When can your vehicle be used as a security to borrow cash?

  • Your car should not have any finance against it – One of the most important criteria for the logbook loan is that you have to be the owner of the car on an outright basis and that your vehicle should not have any finance against it. One of the functions of a logbook loan is that you can have money against the pledge of your vehicle that is otherwise attached elsewhere. It is possible that you can borrow up to seventy per cent of the market value of your vehicle. The more market value you will get for your car should you sell it, the more money you will be able to borrow against it.
  • Mostly, logbook loans are taken out by people who are owners of standard cars and who are seeking to borrow cash as they need urgent finance to meet emergencies. The minimum amount of the loan offered by logbook loan dealers is £500.
  • If you own a high value prestige car or a classic or vintage vehicle, you can very well use it to borrow money. Investors in these kinds of cars occasionally find that they need to free up a little money and a loan against these cars is a smart way to go about it. These kinds of cars can be used as a large outlay.
  • You have to be the owner of the vehicle as per the V5 document – Your name has to be on the V5 document or the log book of your car. You will not be able to borrow money against a vehicle that you do not own. You will also not be allowed to make applications on a joint basis. You can apply only as an owner of the vehicle for the logbook loan.
  • The car will not be eligible for a logbook loan as a security if its taxes are not paid up in full or if it does not have a MOT (Ministry of Transport Test) carried out.
  • The car has to be roadworthy and should be in proper functioning order so that it is fit to be driven on the roads in the United Kingdom.
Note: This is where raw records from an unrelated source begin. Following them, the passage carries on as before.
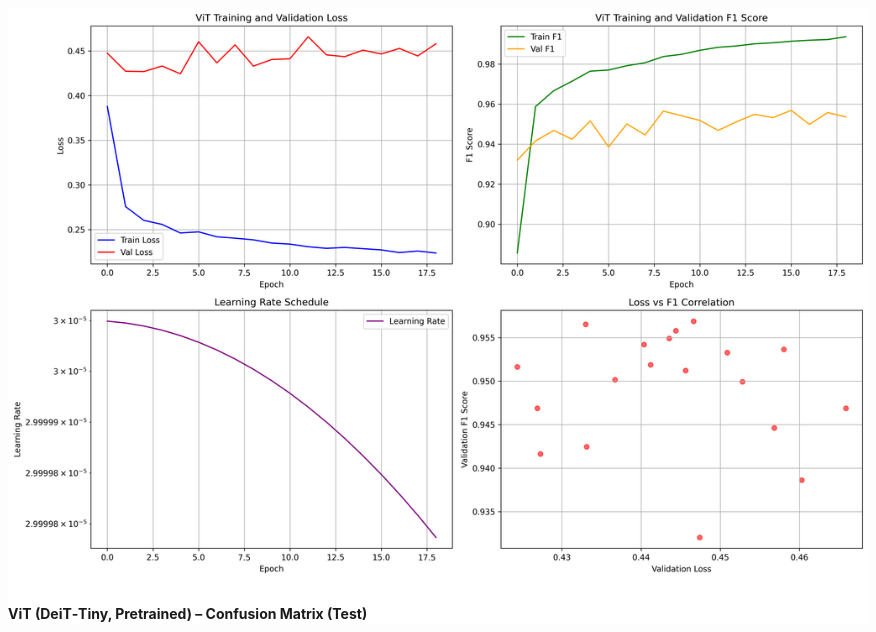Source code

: ![ViT Training History](models/vit_deit_pretrained/training_history.png)

#### ViT (DeiT‑Tiny, Pretrained) – Confusion Matrix (Test)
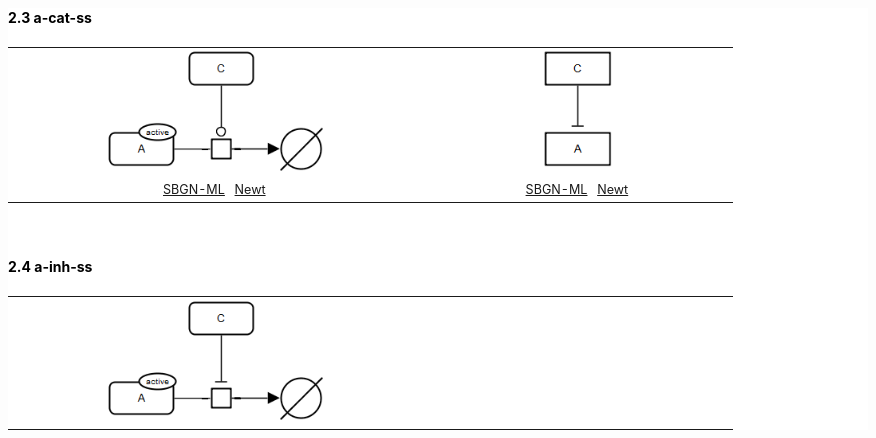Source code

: 	

	

   <h4 style="color:black">2.3 a-cat-ss</h4>

<table class="rules-table">
	<tr style="font-size:90%">
		<td style="width:400px; text-align:center;">
			<div><img src="../images/specification/a-cat-ss/pd.png" width="217.6px" /></div>
		</td>
		<td style="width:300px; text-align:center;">
			<img src="../images/specification/a-cat-ss/af.png" width="69.6px" />
		</td>
	</tr>
	<tr style="font-size:90%">
		<td style="width:400px; text-align:center;">
			<a href="../images/specification/a-cat-ss/pd.sbgn">SBGN-ML</a>&ensp;
			<a href="http://web.newteditor.org/?URL=https://www.pd2af.org/images/specification/a-cat-ss/pd.sbgn" target="_blank">Newt</a>
		</td>
		<td style="width:300px; text-align:center;">
			<a href="../images/specification/a-cat-ss/af.sbgn">SBGN-ML</a>&ensp;
			<a href="http://web.newteditor.org/?URL=https://www.pd2af.org/images/specification/a-cat-ss/af.sbgn" target="_blank">Newt</a>
		</td>
	</tr>
</table><br />

	

	

   <h4 style="color:black">2.4 a-inh-ss</h4>

<table class="rules-table">
	<tr style="font-size:90%">
		<td style="width:400px; text-align:center;">
			<div><img src="../images/specification/a-inh-ss/pd.png" width="217.6px" /></div>
		</td>
		<td style="width:300px; text-align:center;">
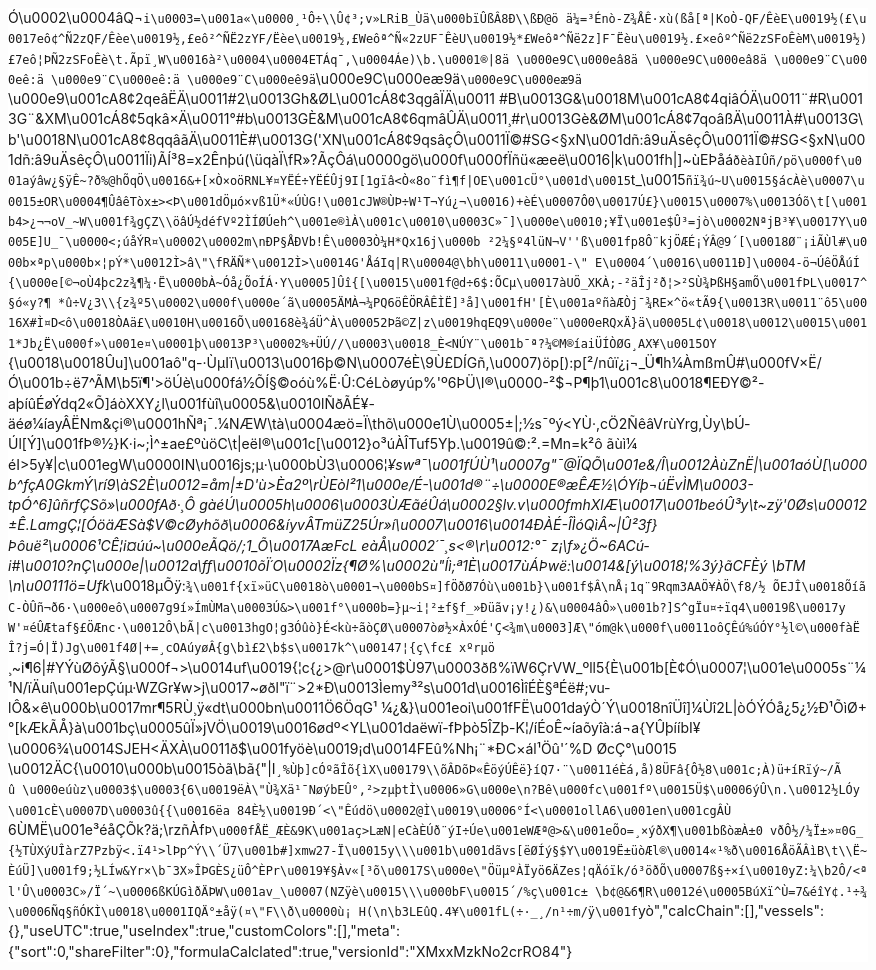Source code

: Ó\u0002\u0004âQ¬`i\u0003=\u001a«\u0000¸¹Ô÷\\Û¢³;v»LRiB_Ùä\u000bïÛßÂ8Ð\\ßÐ@ö ä¼=³Énò-Z¾ÅÊ·xù(ßå[ª|KoÒ-QF/ÊèE\u0019½(£\u0017eô¢^Ñ2zQF/Êèe\u0019½,£eô²^ÑË2zYF/Ëèe\u0019½,£Weôª^Ñ«2zUF¯ÊèU\u0019½*£Weôª^Ñë2z]F¯Ëèu\u0019½.£×eôº^Ñë2zSFoÊèM\u0019½)£7eô¦ÞÑ2zSFoÊè\t.Ãpï¸W\u0016à²\u0004\u0004ETÁq¯,\u0004Áe)\b.\u0001®|8ä \u000e9C\u000eâ8ä \u000e9C\u000eâ8ä \u000e9¨C\u000eê:ä \u000e9¨C\u000eê:ä \u000e9¨C\u000eê9ä`\u000e9C\u000eæ9ä`\u000e9C\u000eæ9ä`\u000e9\u001cA8¢2qeâËÄ\u0011#2\u0013Gh&ØL\u001cÁ8¢3qgâÏÄ\u0011 #B\u0013G&\u0018M\u001cA8¢4qiâÓÄ\u0011¨#R\u0013G¨&XM\u001cÁ8¢5qkâ×Ä\u0011°#b\u0013GÈ&M\u001cA8¢6qmâÛÄ\u0011¸#r\u0013Gè&ØM\u001cÁ8¢7qoâßÄ\u0011À#\u0013G\b'\u0018N\u001cA8¢8qqâãÄ\u0011È#\u0013G('XN\u001cÁ8¢9qsâçÔ\u0011Ï©#SG<§xN\u001dñ:â9uÄsêçÔ\u0011Ï©#SG<§xN\u001dñ:â9uÄsêçÔ\u0011Ïi)ÃÍ³8=x2Ênþú(\\üqàÏ\fR»?ÃçÔá\u0000gö\u000f\u000fÏñü«æeë\u0016|k\u001fh|]~ùEÞåá`ðèàIÛñ/pö\u000f\u001aýâw¿§ÿÊ~?ð%@hÕqÖ\u0016&+[×Ò×oöRNL¥¤YËÉ÷YËÉÛj9I[1gïâ<Ò«8o¨­fì¶f|OE\u001cÜ°­\u001d\u0015`t_\u0015`ñï¾ú~U\u0015§ácÀè\u0007\u0015±OR\u0004¶ÛâêTòx±><Þ\u001dÖµó×vß1Ü*«ÚÙG!­\u001cJW®ÙÞ÷W¹T¬Yú¿¬\u0016)+èÉ\u0007Ô0\u0017Ú£}\u0015\u0007%\u0013Óõ\t[\u001b4>¿¬¬oV_~W\u001f¾gÇZ\\öâÚ½défVº2ÌÍØÚeh^\u001e®ìÀ\u001c\u0010\u0003C»¯]\u000e\u0010;¥Ï\u001e$Û³=jò\u0002NªjB³¥\u0017Y\u0005E]U_¯\u0000<;úåÝR¤\u0002\u0002m\nÐP§ÅÐVb!Ê\u0003Ò¼H*­Qx16j\u000b ²2¼§º4lüN¬V''ß\u001fp8Ô¨kjÖÆÉ¡ÝÂ@9´[\u0018Ø¨¡iÃÙl#\u000b×ªp­\u000b×¦pÝ*\u0012Ì>â\"\fRÄÑ*\u0012Ì>\u0014G'ÅáIq|R\u0004@\bh\u0011\u0001-\" E\u0004´\u0016\u0011Ð]\u0004-ö¬ÚêÖÅúÍ{\u000e[©¬oÙ4þc2z¾¶¼·Ë\u000b­À~Óå¿ÕoÍÁ·Y\u0005]Ûî{[\u0015\u001f@d÷6$:ÕCµ\u0017àUÖ_XKÀ;-²äÎj²ð¦>²SÙ¾ÞßH§amÕ\u001fÞL\u0017^§ó«y?¶ *û÷V¿3\\{z¾º5\u0002\u000f\u000e´ã\u0005ÄMÀ¬¼PQ6öÊÖRÂÊÌË]³å]\u001fH'[È\u001aºñàÆÒj¯¾RE×^ö«tÃ9{\u0013R\u0011¨ô5\u0016X#Ì¤D<ô\u0018ÒAä£\u0010H\u0016Õ\u00168è¾áÜ^À\u00052Þã©Z|z\u0019hqEQ9\u000e¨\u000eRQxÄ}ä\u0005L¢\u0018\u0012\u0015\u0011*Jb¿Ë\u000f»\u001e¤\u0001þ\u0013P³\u0002%+ÜÚ//\u0003\u0018_È<NÚY¨\u001b¯ª?¼©M®íaiÜÍÒØG¸AX¥\u0015OY`{\u0018\u0018Ûu]\u001aô\"q-·ÙµIï\u0013\u0016þ©N\u0007éÈ\\9Ù£DÍGñ,\u0007)öp[):p[²/nûï¿¡¬_Ü¶h¼ÀmßmÛ#\u000fV×Ë/Ó\u001b÷ë7^ÃM\b5ï¶'>öÚè\u000fá½ÕÍ§©oóù%Ë·Û:CéLòøyúp%'º6ÞÜ\\I®­\u0000-²$¬P¶þ1\u001c8\u0018¶EÐY©²-aþíûÉøÝdq2«Õ]áòXXY¿l\u001fùî\u0005&\u0010lÑðÃÉ¥- äéø¼íayÂËNm&çi®\u0001hÑª¡¯.¼NÆW\tà\u0004æö=Ï\thõ\u000e1Ù\u0005±|;½s¯ºý<YÙ·,cÖ2ÑêâVrùYrg,Ùy\bÚ­Úl[Ý]\u001fÞ®½}K·i~;Ì^±ae£ºùöC\t|eëI®\u001c[\u0012}o³úÀÎTuf5Yþ.\u0019û©:².=Mn=k²ô ãùì¼éI>5y¥|c\u001egW\u0000IN\u0016js;µ·\u000bÙ3\u0006¦_¥swª¯\u001fÚÙ¹\u0007g\"¯@ÏQÕ\u001e&/Î\u0012ÀùZnË|\u001aóÙ[\u000b^fçA*0GkmÝ\rí9\\àS2È\u0012=åm|±D'ù>Èa2º\rÙEòl­²1\u000e/É-\u001d®­¨÷\u0000E®æÊÆ½\\ÓYíþ*¬úËv­ÌM\u0003-tpÓ^6]ûñrfÇSõ»\u000fAð·¸Ô gàéÚ\u0005h\u0006\u0003ÙÆãéÛá\u0002§lv.v\u000fmhXlÆ\u0017\u001beóÛ³y\t~zÿ'0Øs\u00012±Ê.LamgÇ¦[ÓöäÆSà$V©cØyhõð\u0006&íyvÂTmüZ25Úr»í\u0007\u0016\u0014ÐÀÉ-ÎÌóQìÂ~|Û²3f}Þôuë²\u0006¹CÊ¦i¤úú~\u000eÃQö/;1_Õ\u0017AæFcL eàÅ\u0002´¯¸s<®\r\u0012:°¯ z¡\f»¿Ö~6ACú­i#\u0010?nÇ\u000e|\u0012a\ff\u0010õÏ´O\u0002Ïz{¶Ø%\u0002ù\"Íì;ª1È\u0017ùÁÞwë:\u0014&[ý\u0018¦%3ý}ãCFÈý \bTM\n\u00111ö=Ufk_\u0018µÕÿ:`¾\u001f{xï»üC\u0018ò\u0001¬\u000bS¤]fÖðØ7Óù\u001b}\u001f$Â\nÅ¡1q¨9Rqm3AAÖ¥ÀÖ\f8/½ ÕEJÎ\u0018ÕíãC-ÒÛñ¬ð6·\u000eô\u0007g9í»ÍmÙMa\u0003Ú&>\u001f°\u000b=}µ~i¦²±f§f_»Ðüãv¡y!¿)&\u0004âÔ»\u001b?]S^gÏu¤÷ïq4\u0019ß\u0017yW'¤éÛÆtaf§£ÖÆnc·\u0012Ô\bÃ|c\u0013hgO¦g3Óûò}É<kù÷ãòÇØ\u0007òø½×ÀxÓÉ'Ç<¾m\u0003]Æ\"óm@k\u000f\u0011oôÇÊú%úÓY°½l©\u000fàËÎ?j=Ó|Ï)Jg\u001f4Ø|+=¸cOAúyøÂ{g\bì£2\b$s\u0017k^\u00147¦{ç\fc£ xºrµö`¸~i¶6|#YÝùØôýÃ§\u000f¬>\u0014uf\u0019{¦c{¿>@r\u0001$Ù97\u0003ðß%ïW6ÇrVW_ºll5{È\u001b[È¢Ó\u0007¦\u001e\u0005s¨¼¹N/ïÄuí\u001epÇú­µ·WZGr¥w>j\u0017~øðl\"ï¨>2*Ð\u0013Ìemy³²s\u001d\u0016ÌîÉÈ§ªÉë#;vu­lÔ&×ê\u000b\u0017mr¶5RÙ¸ÿ«dt\u000bn\u0011Ö6ÖqG¹ ¼¿&}\u001eoi\u001fFË\u001daýÒ´Ý\u0018nîÜî]¼Ùî2L|òÓÝÓå¿5¿½Ð¹ÕìØ+°[kÆkÃÅ}à\u001bç\u0005ûÏ»jVÖ\u0019\u0016ødº<YL\u001daëwï-fÞþò5ÎZþ-K¦/íÉoÊ~íaõyîà:á¬a{YÛþííbI¥\u0006¾\u0014SJEH<ÄXÀ\u0011ð$\u001fyöè\u0019¡d\u0014FEû%Nh¡¨*ÐC×ál¹Öû'´%D ØcÇ°\u0015\u0012ÄC{\u0010\u000b\u0015òã\bã{\"|I`¸%Ùþ]cÓºãÎõ{ìX\u00179\\õÂDõÞ«ÊöýÚÊë}íQ7·¨\u0011éÈá,å)8ÜFâ{Ô½8\u001c;À)ü+íRïý~/Ãû \u000eúùz\u0003$\u0003{6\u0019ëÀ\"Ù¾Xä¹¯NøýbEÛ°,²>zµþtÌ\u0006»G\u000e\n?Bê\u000fc\u001fº\u0015Ü$\u0006ýÛ\n.\u0012½LÓy\u001cÈ\u0007D\u0003û{{\u0016ëa 84È½\u0019Ð´<\"Êúdö\u0002@Ì\u0019\u0006°Í<\u0001ollA6\u001en\u001cgÂÙ`6ÙMË\u001e³éåÇÕk?ä;\rzñÀf`Þ\u000fÅË_ÆÈ&9K\u001aç>LæN|eCàÈÚð¨ýI÷Úe\u001eWÆª@>&\u001eÕo=¸×ýðX¶\u001bßòæÀ±0 vðÔ½/¼Ï±»¤0G_{½TÙXýUÎàrZ7Pzbÿ<.ï4¹>lÞp^Ý\\´Ü7\u001b#]xmw27-­Ï\u0015y\\\u001b\u001dãvs[ëØÍý§$Y\u0019Ë±üòÆl®\u0014«¹%ð\u0016ÅöÃÂìB\t\\Ë~ ÈúÜ]\u001f9;½LÍw&Yr×\b¯3X»ÎÞGÈS¿üÔ^ÈPr\u0019¥§Àv«[³õ\u0017S\u000e\"ÖüµºÀÏyö6ÄZes¦qÄóïk/ó³öðÕ\u0007ß§÷×í\u0010yZ:¼\b2Ô/<ªl'Û\u0003C»/Ï´~\u0006ßKÚGìðÄÞW\u001av_\u0007(NZÿè\u0015\\\u000bF\u0015´/%ç\u001c± \b¢@&6¶R\u0012é\u0005BúXï^Ù=7&éîY¢.¹÷¾\u0006Ñq§ñÓKÌ\u0018\u0001IQÄ°±åÿ(¤\"F\\ð\u0000ù¡ H(\n\b3LEûQ.4¥\u001fL(÷·_¸/n¹÷m/ÿ\u001f`yò","calcChain":[],"vessels":{},"useUTC":true,"useIndex":true,"customColors":[],"meta":{"sort":0,"shareFilter":0},"formulaCalclated":true,"versionId":"XMxxMzkNo2crRO84"}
What happens if you are not in a position to repay the logbook loan amount in time?

It is best for the borrowers to discuss the problem with their lenders when they find out that they are not in a position to repay the loan amount within the contracted loan period. Many times, the borrowers feel that the primary directive of logbook lenders is to recover their cars after defaulting. This is not always the case. Borrowers do not realise that the entire process of recovering their car is a costly and a complex affair for the lenders. The lender needs to engage recovery companies of a third party nature and auctioneers to sell your car. Even when the car is sold, it is not guaranteed for them that the sale will raise the balance amount that has not been repaid by you. This could lead to lawsuits in trying to follow you for the balance loan amount. As a result of this, many lenders are more than willing to negotiate when borrowers have non-payment issues. It is better to talk to the lenders and review your financial situation as many of them will allow you reprieve for some months to recover the balance loan amount with a little penalty attached to such adjustments.